Every company has their own process when it comes to getting employees trained and acclimated to the job, and many swear by the ‘sink or swim’ method. Ostensibly, this method does hold a lot of promise: it allows employers to see who’s doing well quickly and it gives the employees who can handle it a sense of accomplishment when they’re able to complete the workload. But you may miss out on some of the advantages select new hires offer because you only see certain skills rather than the full package, and you may cause the succeeding employees to resent the cut-throat attitude.
Here’s why you might want to start slow instead.
Manage your expectations knowing they’ll encounter roadblocks
It’s always hectic at the beginning of a new job, and this is especially true if you have an organization that has a lot of contingencies. For example, let’s say your fulfillment processes differ depending on whether or not you’re dealing with a high-level or low-level client. Some businesses have dozens of nuances that come up on a daily basis, and this is going to be a lot for even the most experienced candidate to remember and become familiar with. This can negatively impact an employee’s performance before they even have a chance to begin their first sale.
Assign a dedicated sales mentor or trainer
Instead of giving new employees a lecture they’re likely to forget or teaching them everything in abstract terms, appoint one person to help employees get up and running. This person should be organized and, above all, should enjoy helping other people do better in their jobs. New employees are not going to want to approach three different co-workers they just met the day before to ask what they fear are embarrassingly amateur questions. This way, new hires have a chance to develop a real relationship with someone right away, and they can grow in confidence knowing they have a resource that works every time.
Start with low-hanging fruit
No matter what type of sales your company does, the process is an exercise in patience. The average salesperson spends about six hours to make one appointment. Depending on what type of sales you do though, there are certain accounts that are easier to close than others. Sometimes it makes sense to have the employees get their feet wet with a win rather than several defeats.
Humans can maintain their motivation if they manage to consistently accomplish small goals, and the initial uplifting feelings can be just what they need to propel them into the more difficult and time-consuming accounts later. Look at it as an investment in their overall future.
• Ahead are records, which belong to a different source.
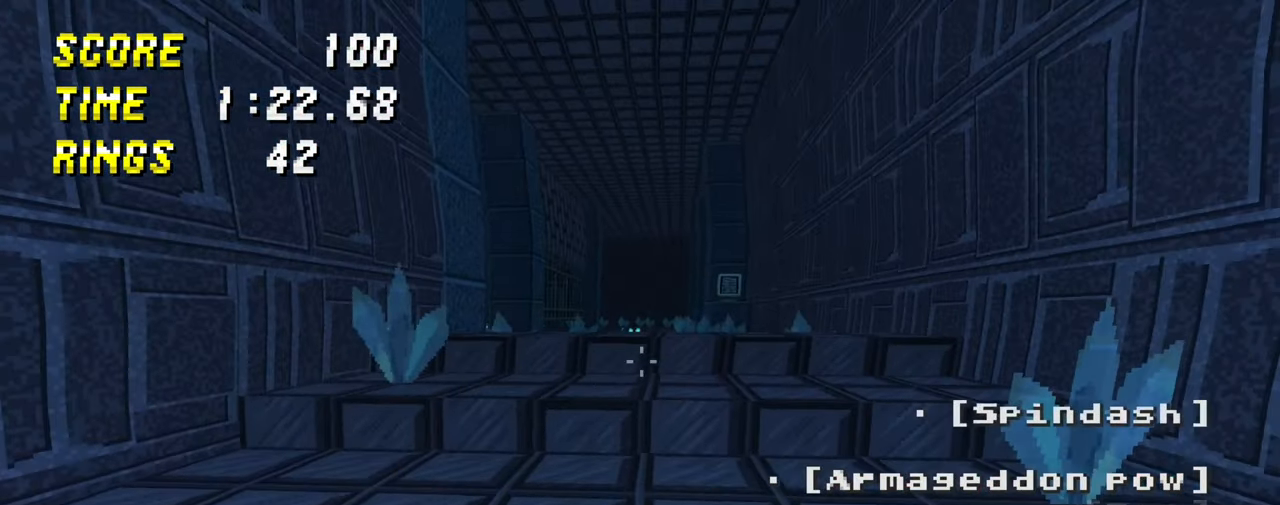
{"keys": ["w"], "mouse": [], "events": [[167, "space", "up"], [167, "w", "down"], [200, "mouse_right", "down"], [267, "mouse_right", "up"], [334, "mouse_right", "down"], [434, "mouse_right", "up"]]}
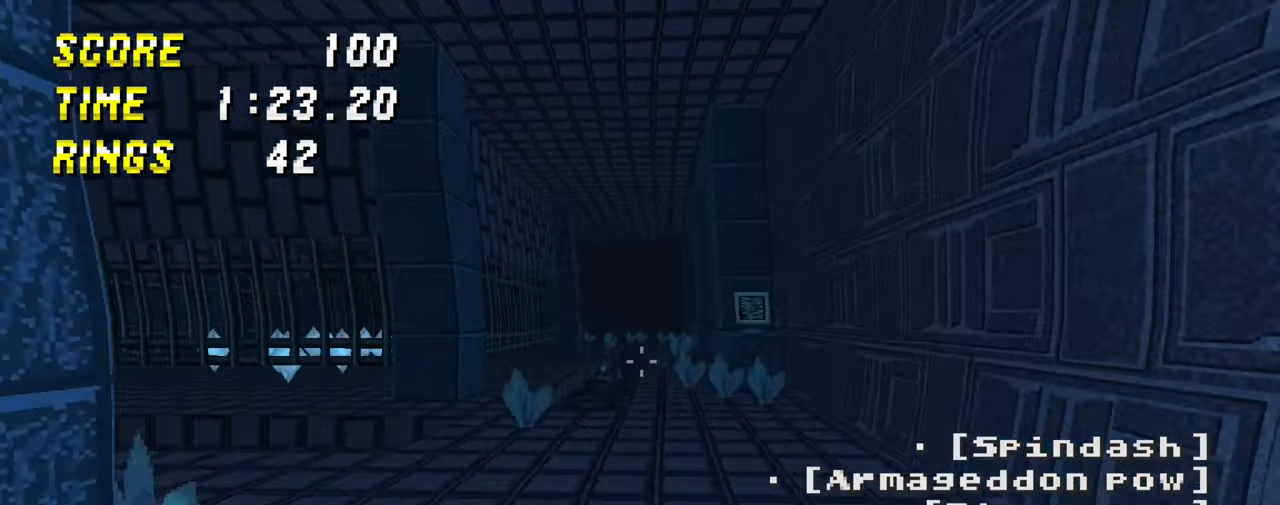
{"keys": ["w"], "mouse": [], "events": []}
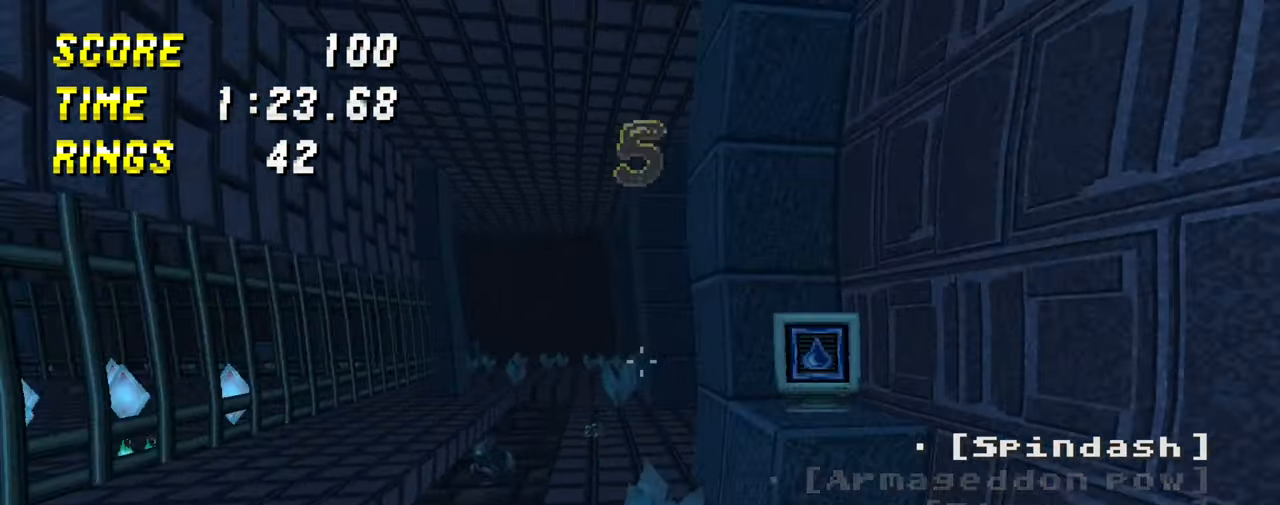
{"keys": ["w"], "mouse": [], "events": []}
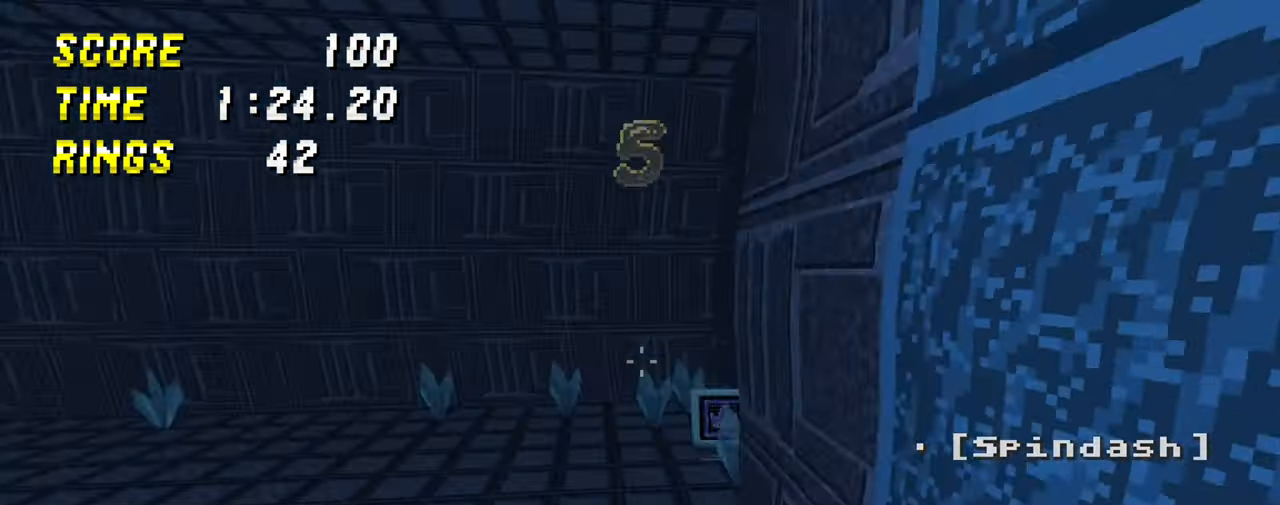
{"keys": ["a", "w"], "mouse": ["right"], "events": [[283, "a", "down"], [466, "mouse_right", "down"]]}
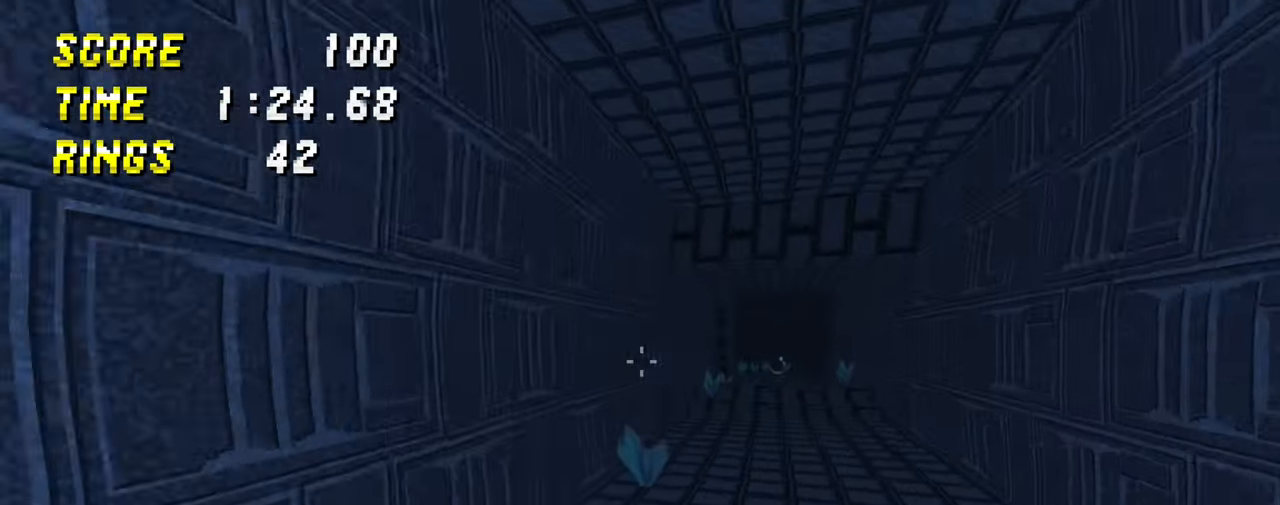
{"keys": ["space", "w"], "mouse": [], "events": [[83, "mouse_right", "up"], [216, "a", "up"], [416, "space", "down"]]}
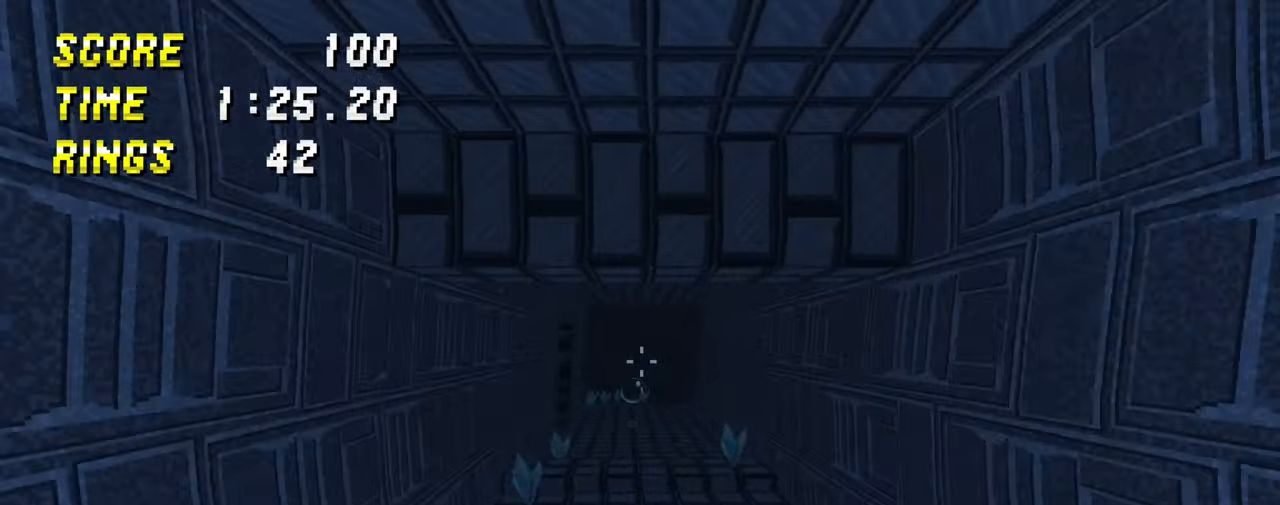
{"keys": ["space", "w"], "mouse": [], "events": [[233, "space", "up"], [366, "space", "down"]]}
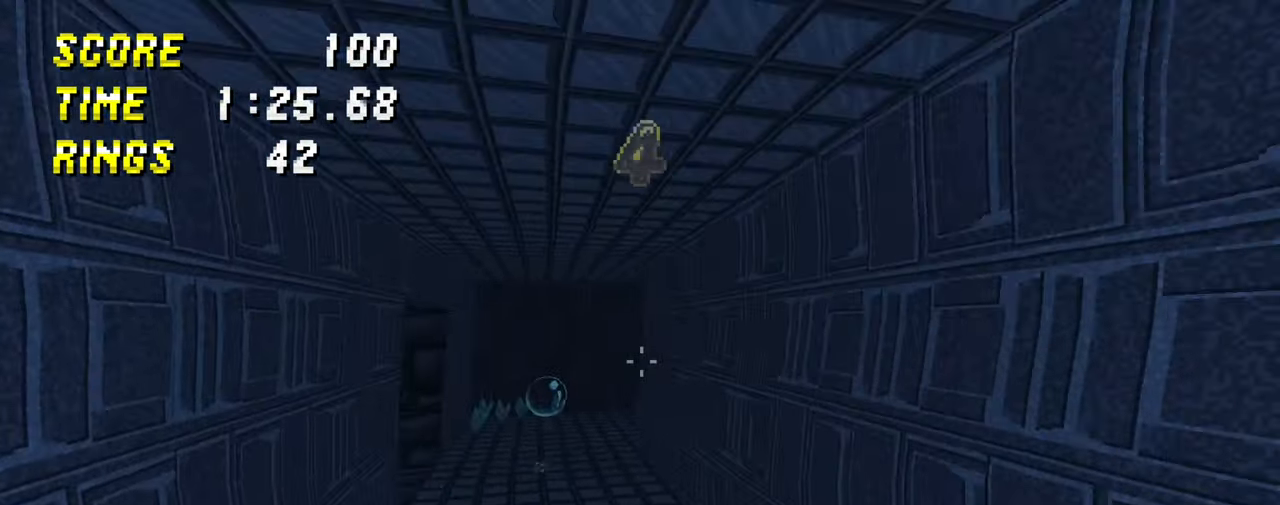
{"keys": ["w"], "mouse": [], "events": [[266, "a", "down"], [333, "space", "up"], [383, "a", "up"]]}
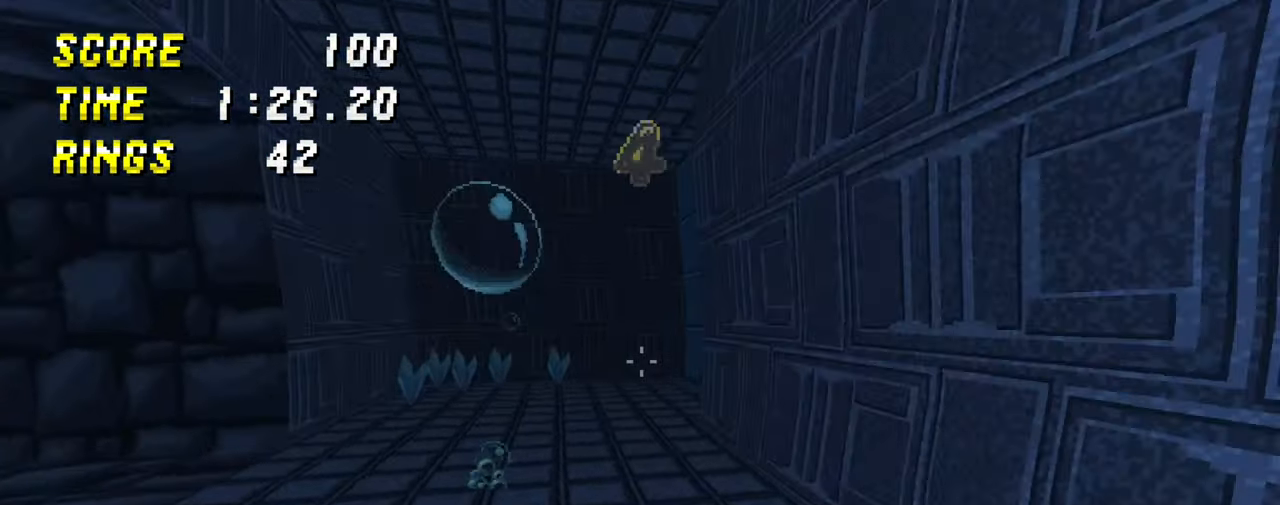
{"keys": ["w"], "mouse": [], "events": []}
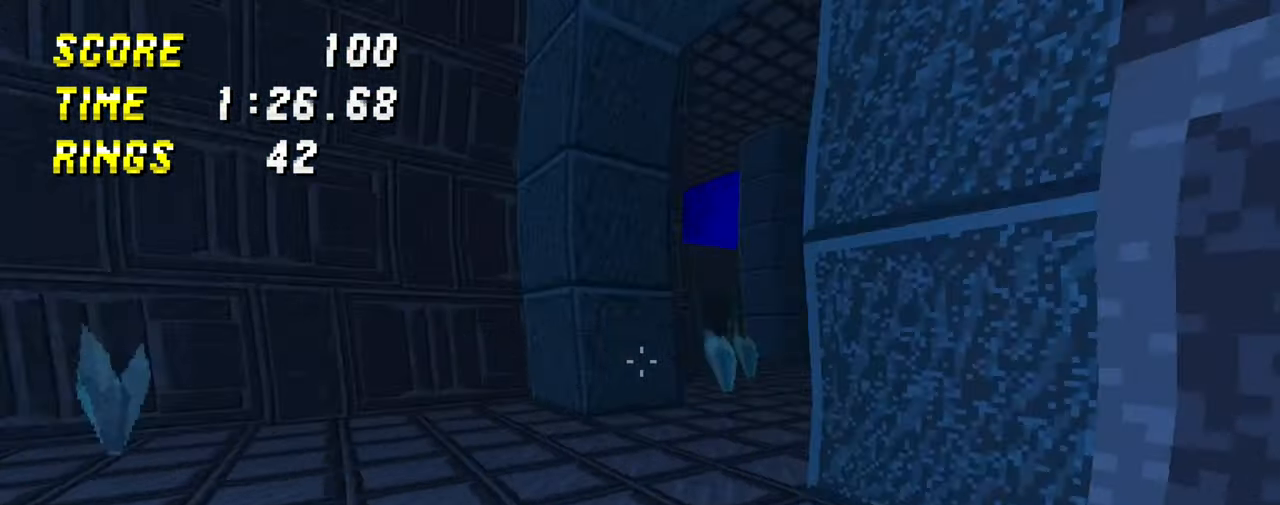
{"keys": ["d", "s"], "mouse": [], "events": [[16, "d", "down"], [233, "d", "up"], [316, "d", "down"], [350, "w", "up"], [433, "s", "down"]]}
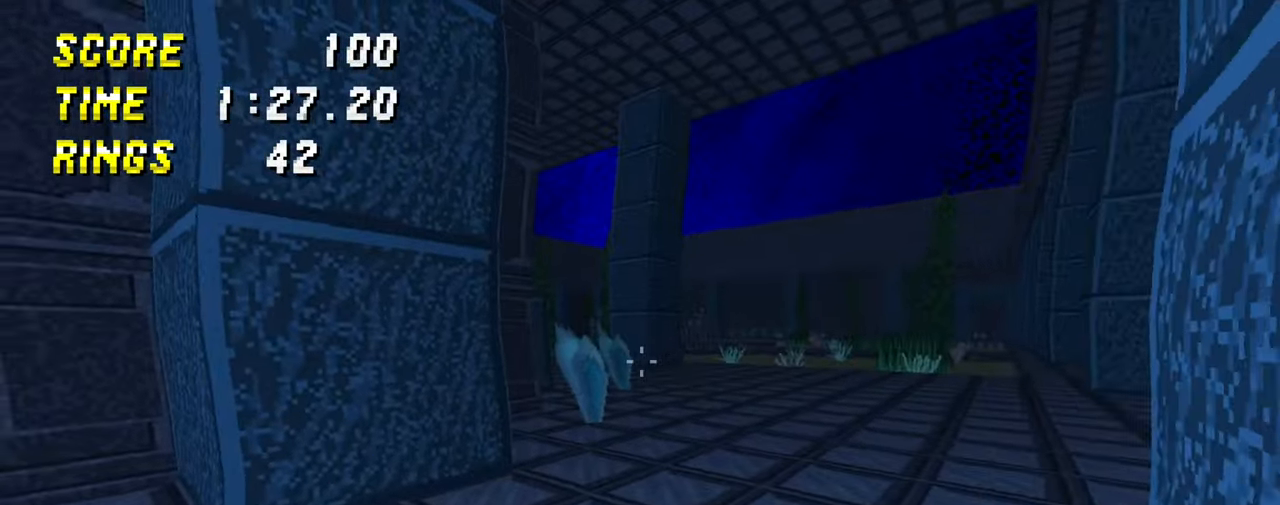
{"keys": ["space"], "mouse": [], "events": [[16, "s", "up"], [133, "d", "up"], [150, "space", "down"]]}
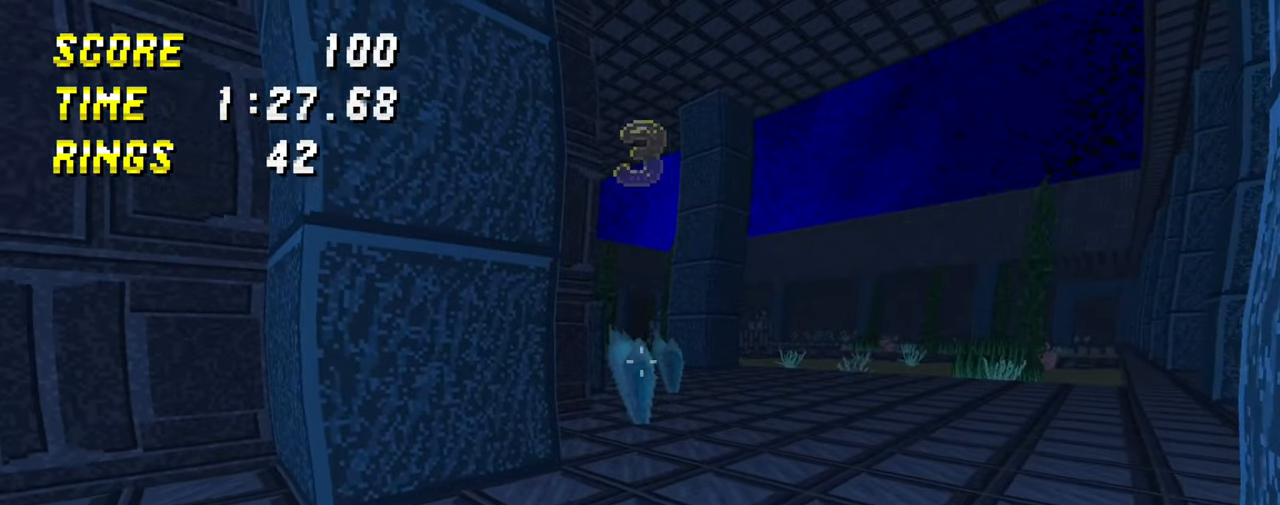
{"keys": ["space"], "mouse": [], "events": []}
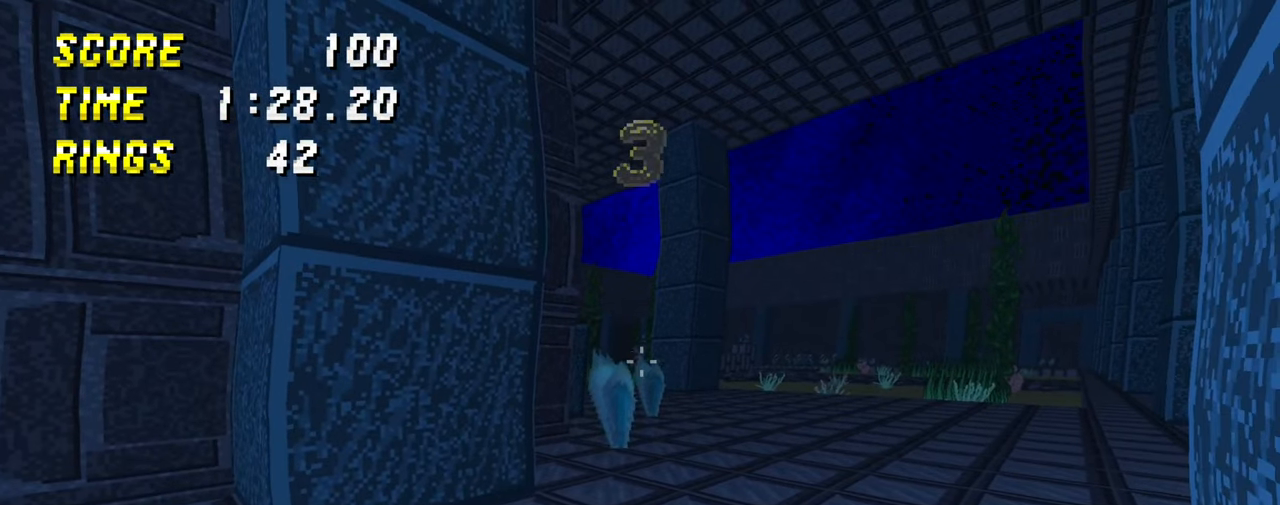
{"keys": ["w"], "mouse": [], "events": [[283, "w", "down"], [300, "space", "up"], [333, "mouse_right", "down"], [466, "mouse_right", "up"]]}
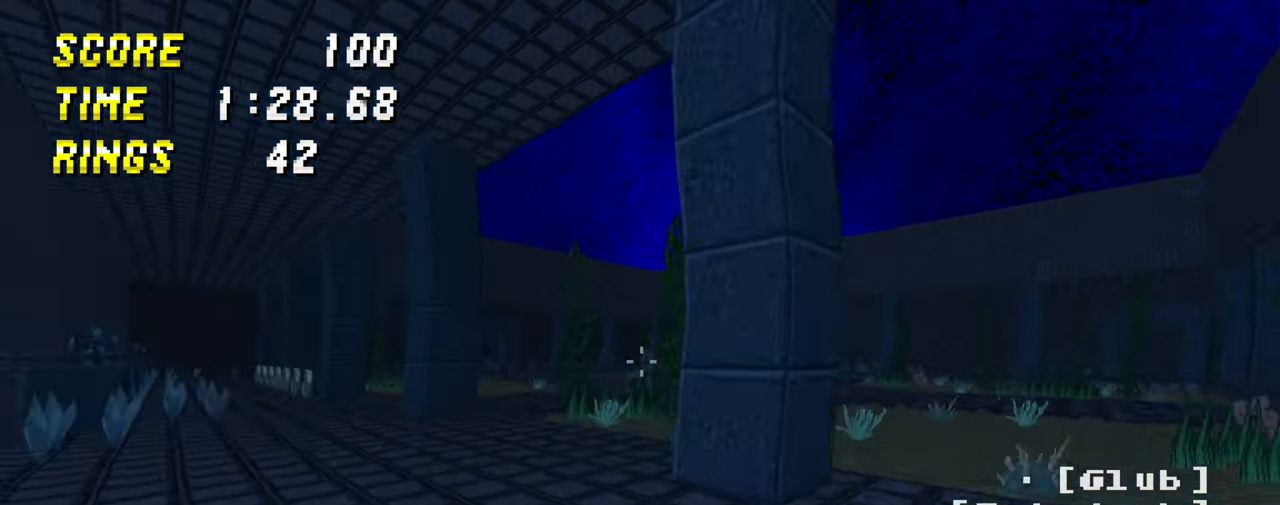
{"keys": ["w"], "mouse": [], "events": [[16, "mouse_right", "down"], [116, "mouse_right", "up"]]}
Remember that turnover impacts the customer experience
Starting slow will help to guarantee that your employees stay with the company. Turnover does not sit well with clients, regardless of how adaptable or flexible they seem. Even if a salesperson only stays for a month or so, they’re likely to have come into contact with a customer and that can wind up making buyers nervous about company practices. Facts and stories get lost when you have several people working with an account, and it’s a frustrating experience for everyone. When employees feel their employer is looking out for them, they are far more likely to look out for the clients as well.
The good news
Thankfully, it’s likely you won’t feel like you’re settling for subpar employees who are unable to keep up. Of all of the jobs in the U.S., 13% of them are sales positions, meaning this is a skill that employees value and want to excel at. After weeding out talent that underwhelm during the interview process, you may refocus your efforts on starting slow with those who already have the experience and fortitude that will allow them to arrive at your organization ready to nurture leads and close sales.